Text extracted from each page
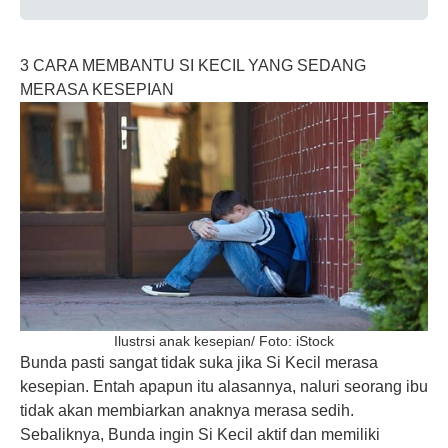
3 CARA MEMBANTU SI KECIL YANG SEDANG
MERASA KESEPIAN
Ilustrsi anak kesepian/ Foto: iStock
Bunda pasti sangat tidak suka jika Si Kecil merasa
kesepian. Entah apapun itu alasannya, naluri seorang ibu
tidak akan membiarkan anaknya merasa sedih.
Sebaliknya, Bunda ingin Si Kecil aktif dan memiliki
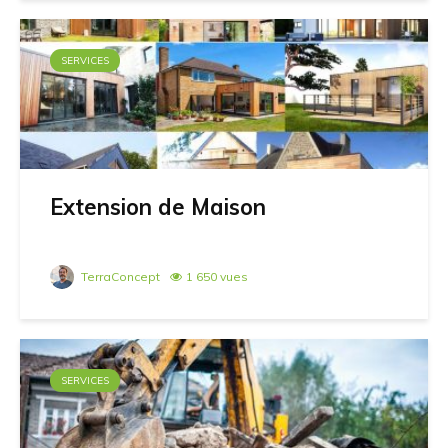
SERVICES
Extension de Maison
TerraConcept
1 650 vues
SERVICES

## Job item
Copy the text lines from all of the records above, keeping every character unchanged. Leave out the pictures.

## Task result
3 CARA MEMBANTU SI KECIL YANG SEDANG
MERASA KESEPIAN
Ilustrsi anak kesepian/ Foto: iStock
Bunda pasti sangat tidak suka jika Si Kecil merasa
kesepian. Entah apapun itu alasannya, naluri seorang ibu
tidak akan membiarkan anaknya merasa sedih.
Sebaliknya, Bunda ingin Si Kecil aktif dan memiliki
SERVICES
Extension de Maison
TerraConcept
1 650 vues
SERVICES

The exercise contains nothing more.